Hi jstilby,
When I tried a
wget usage similar to yours, with just the
User-Agent header specified as you had, I got a similar result.
After several thousand bytes, the connection was closed by the other end,
wget retried and got the remaining data.
Despite both streams of data being categorized as "application/x-gzip", the first was instead text, while the second was binary.
They may or may not be trying to prevent retrieval by scripts. But often the intentions of the folks that build a web
site aren't necessarily that specific. They may just want the web site to be used in a certain way, and will do things,
such as check that the page which referred to a page on their site, was another page on their site.
So the
Referer header can sometimes be needed to get correct/expected results if trying to grab data from a site
by some means other than through a web browser.
In this case, I added that header, and still got the same result.
Finally, I eavesdropped on the connection between the browser and the site. I then added to the wget command line, ALL
the headers the browser sent. That worked.

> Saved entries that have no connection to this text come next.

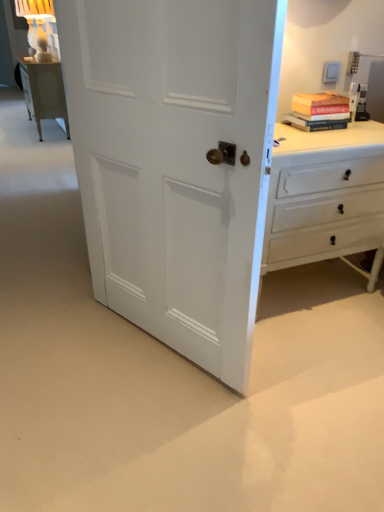
Question: Is white painted wood chest of drawers at right further to the viewer compared to white painted wood door at center?

Choices:
 (A) no
 (B) yes

Answer: (B)

Question: Does white painted wood chest of drawers at right appear on the right side of white painted wood door at center?

Choices:
 (A) yes
 (B) no

Answer: (A)

Question: Does white painted wood chest of drawers at right have a lesser width compared to white painted wood door at center?

Choices:
 (A) no
 (B) yes

Answer: (A)

Question: Is white painted wood chest of drawers at right bigger than white painted wood door at center?

Choices:
 (A) no
 (B) yes

Answer: (B)

Question: Considering the relative sizes of white painted wood chest of drawers at right and white painted wood door at center in the image provided, is white painted wood chest of drawers at right shorter than white painted wood door at center?

Choices:
 (A) no
 (B) yes

Answer: (B)

Question: From the image's perspective, is white painted wood door at center positioned above or below hardcover book at upper right?

Choices:
 (A) above
 (B) below

Answer: (B)

Question: Do you think white painted wood door at center is within hardcover book at upper right, or outside of it?

Choices:
 (A) inside
 (B) outside

Answer: (B)

Question: Is point (145, 243) closer or farther from the camera than point (304, 108)?

Choices:
 (A) farther
 (B) closer

Answer: (B)

Question: In the image, is white painted wood door at center positioned in front of or behind hardcover book at upper right?

Choices:
 (A) front
 (B) behind

Answer: (A)

Question: From a real-world perspective, is white painted wood chest of drawers at right positioned above or below hardcover book at upper right?

Choices:
 (A) below
 (B) above

Answer: (A)

Question: In terms of size, does white painted wood chest of drawers at right appear bigger or smaller than hardcover book at upper right?

Choices:
 (A) big
 (B) small

Answer: (A)

Question: Is white painted wood chest of drawers at right in front of or behind hardcover book at upper right in the image?

Choices:
 (A) behind
 (B) front

Answer: (B)

Question: Based on their positions, is white painted wood chest of drawers at right located to the left or right of hardcover book at upper right?

Choices:
 (A) left
 (B) right

Answer: (A)

Question: Considering the positions of hardcover book at upper right and white painted wood chest of drawers at right in the image, is hardcover book at upper right wider or thinner than white painted wood chest of drawers at right?

Choices:
 (A) thin
 (B) wide

Answer: (A)

Question: From the image's perspective, is hardcover book at upper right above or below white painted wood chest of drawers at right?

Choices:
 (A) above
 (B) below

Answer: (A)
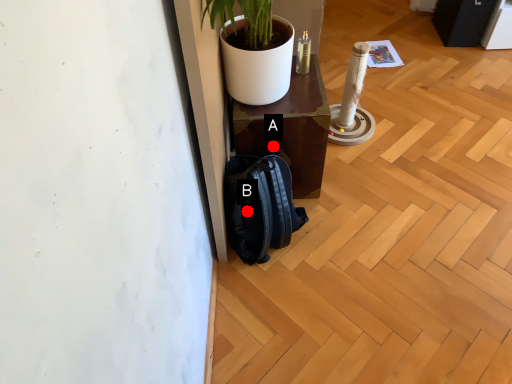
Question: Two points are circled on the image, labeled by A and B beside each circle. Which of the following is the farthest from the observer?

Choices:
 (A) A is further
 (B) B is further

Answer: (A)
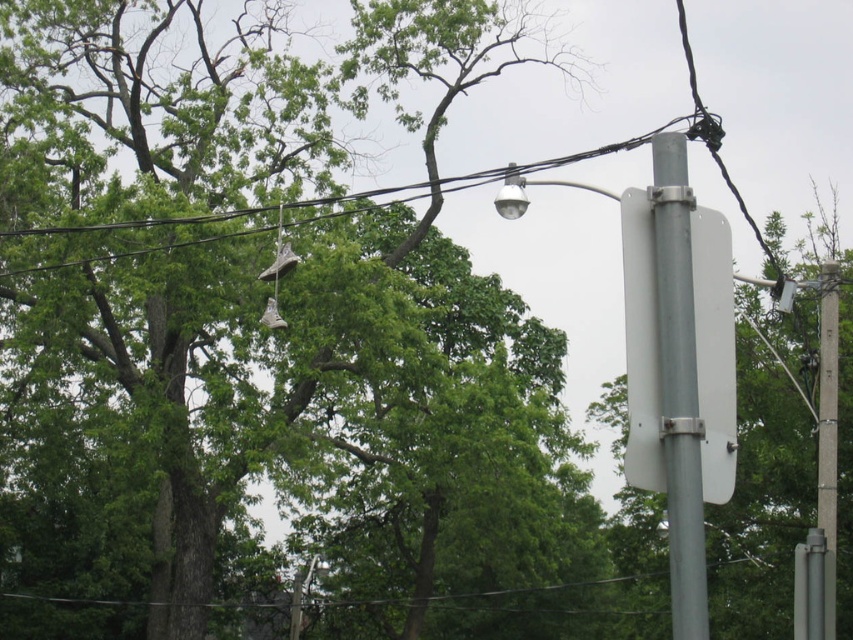
You are standing in front of the streetlight pole and want to take a photo of the metallic gray street light at center right. If your camera has a maximum focus range of 4 meters, will it be able to capture the street light clearly?

The metallic gray street light at center right is 4.05 meters away from the camera. Since the camera can only focus up to 4 meters, it will not be able to capture the street light clearly as the distance exceeds the maximum focus range.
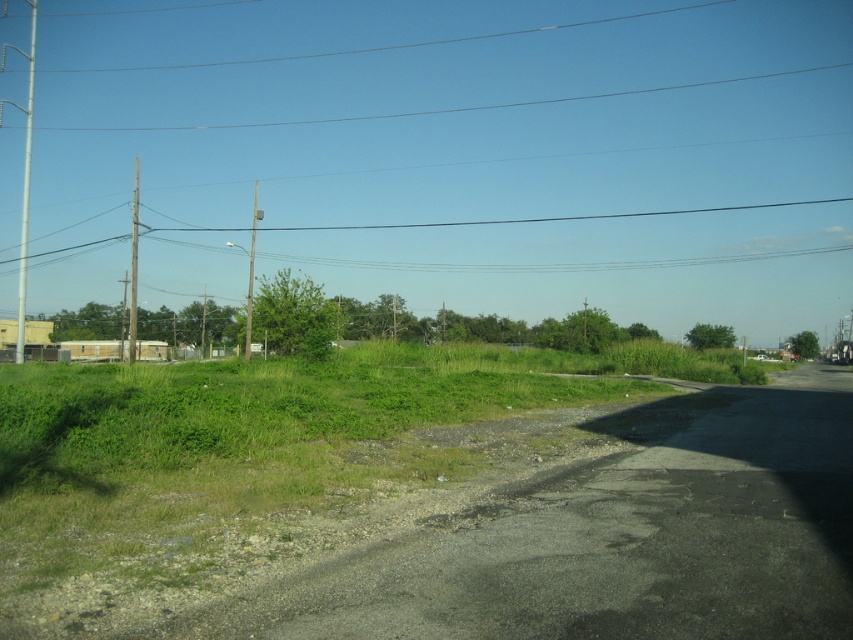
You are a bird flying over the scene and want to land on a pole. Which pole, the silver metallic pole at left or the wooden telegraph pole at left, is higher and thus offers a better vantage point?

The silver metallic pole at left is above the wooden telegraph pole at left, so it offers a better vantage point.

You are a maintenance worker needing to replace a pole. You have a 15 meter long ladder. The wooden telegraph pole at left and smooth gray pole at center are in your way. Can you safely place the ladder between them without it touching either pole?

The wooden telegraph pole at left and smooth gray pole at center are 14.57 meters apart from each other. The ladder is 15 meters long, which is slightly longer than the distance between the poles. Therefore, the ladder cannot be safely placed between them without touching at least one of the poles.

You are a gardener who needs to plant a new tree between the green grassy at lower left and the wooden telegraph pole at left. The tree requires a minimum of 20 meters of space between it and any nearby structures. Based on the scene, can you safely plant the tree in this location?

The green grassy at lower left is 18.64 meters from the wooden telegraph pole at left. Since the required minimum distance is 20 meters, planting the tree here would not meet the safety requirement as the distance is insufficient.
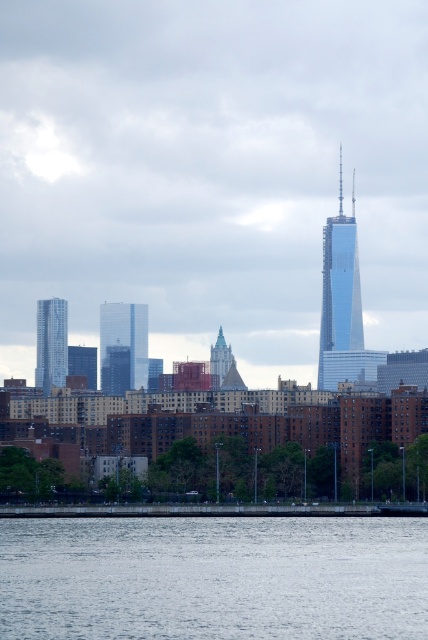
Is gray water at lower center taller than matte teal glass tower at center?

Yes.

Who is positioned more to the left, gray water at lower center or matte teal glass tower at center?

→ gray water at lower center

This screenshot has height=640, width=428. What are the coordinates of `gray water at lower center` in the screenshot? It's located at (214, 579).

Is point (32, 554) closer to viewer compared to point (369, 349)?

That is False.

Is point (312, 589) in front of point (329, 317)?

No, it is not.

At what (x,y) coordinates should I click in order to perform the action: click on gray water at lower center. Please return your answer as a coordinate pair (x, y). Image resolution: width=428 pixels, height=640 pixels. Looking at the image, I should click on (214, 579).

Can you confirm if shiny glass skyscraper at center is positioned below glassy reflective skyscraper at center?

Incorrect, shiny glass skyscraper at center is not positioned below glassy reflective skyscraper at center.

Does shiny glass skyscraper at center have a greater height compared to glassy reflective skyscraper at center?

Yes.

Find the location of a particular element. This screenshot has height=640, width=428. shiny glass skyscraper at center is located at coordinates (342, 301).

If you have a new enough version of
wget, the
--header option can used repeatedly, and each usage can be used to add
a different header to what is sent by
wget.
That effectively resulted in this very long single command line:
Quote:
wget --header='Host: www.redhat.com' --header='User-Agent: Mozilla/5.0 (X11; Linux x86_64; rv:6.0) Gecko/20100101 Firefox/6.0' --header='Accept: text/html,application/xhtml+xml,application/xml;q=0.9,*/*;q=0.8' --header='Accept-Language: en-US,en;q=0.7,en;q=0.3' --header='Accept-Encoding: gzip, deflate' --header='Accept-Charset: ISO-8859-1,utf-8;q=0.7,*;q=0.7' --header='Connection: keep-alive' --header='Referer: https://www.redhat.com/archives/enterprise-watch-list/' --header='Pragma: no-cache' --header='Cache-Control: no-cache' http://www.redhat.com/archives/enter...ptember.txt.gz -O rh_ewl_2011_Sept.txt.gz
|
I tried getting the most recent several months of data in that fashion, one file at a time, and each attempt was successful.